2014: Carlos Hyde, RB, Ohio State (49ers) 
The bruising running back spent his first four seasons with the 49ers, eclipsing 900 yards in 2016 and 2017. Last season, he began the year with the Browns but was traded to the Jaguars in October. In eight games with Jacksonville, Hyde averaged just 3.3 yards per carry and didn’t get into the end zone. He has two years left on his contract. 
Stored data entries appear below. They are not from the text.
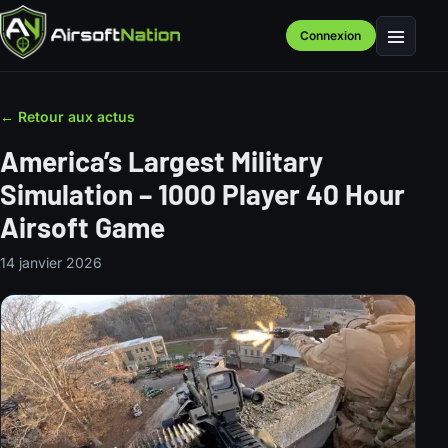
Connexion
Menu
← Retour aux actus
America’s Largest Military
Simulation – 1000 Player 40 Hour
Airsoft Game
14 janvier 2026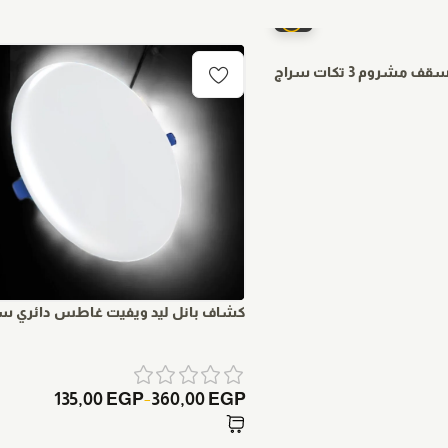
كشاف بانل ليد ويفيت غاطس دائري سر
135,00
EGP
360,00
EGP
–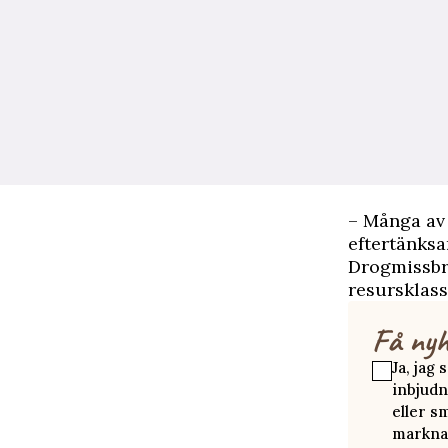
– Många av 
eftertänksa
Drogmissbru
resursklass
Få nyh
Ja, jag
inbjudn
eller s
marknad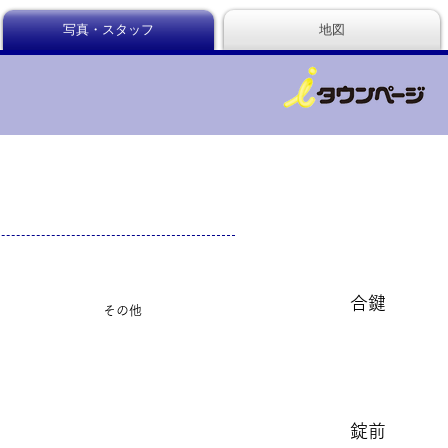
写真・スタッフ
地図
合鍵
その他
錠前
2013: D.J. Swearinger, S, South Carolina (Texans)
The outspoken Swearinger lasted two seasons in Houston, then bounced from Tampa to Arizona to Washington. He was a Pro Bowl alternate for the Redskins in 2018, but publicly criticized his defensive coordinator and was cut. The Cardinals claimed him off waivers. This will be his second stint with the Cardinals. 

2012: Brock Osweiler, QB, Arizona State (Broncos) 
The 6-7 quarterback lasted four years in Denver but made just seven starts. He then went to Houston, back to Denver, then to Miami in 2018. He is set to be an unrestricted free agent this offseason. Osweiler has a 15-15 career record with 37 TDs and 31 INTs. 

2011: Mikel Leshoure, RB, Illinois (Lions) 
In August before his rookie campaign, Leshoure tore his Achilles and missed all of the 2011 season. After missing the first two games of the 2012 season because of a substance-abuse suspension, Leshoure had 798 yards rushing and nine touchdowns in 2012. He was released in August of 2014 and hasn’t played in the NFL since. 

2010: Terrence Cody, DT, Alabama (Ravens) 
In five NFL seasons (all with the Ravens), Cody played in 57 games with 21 starts. His last NFL season was in 2014, but he got in just one game. In 2011, he started all 16 games. He dealt with weight issues in the NFL and dealt with legal troubles in 2015 as he remained unsigned. 

2009: Paul Kruger, OLB, Utah (Ravens)
Kruger played his first four seasons in Baltimore, getting into 51 games and starting seven. He signed a contract with the Browns in 2013 and became a starter in Cleveland. His best season came in 2014, when he picked up 11 sacks. His last NFL season was in 2016, when he played in 15 games and started 13 for the Saints. He hasn’t played in the league since 2016.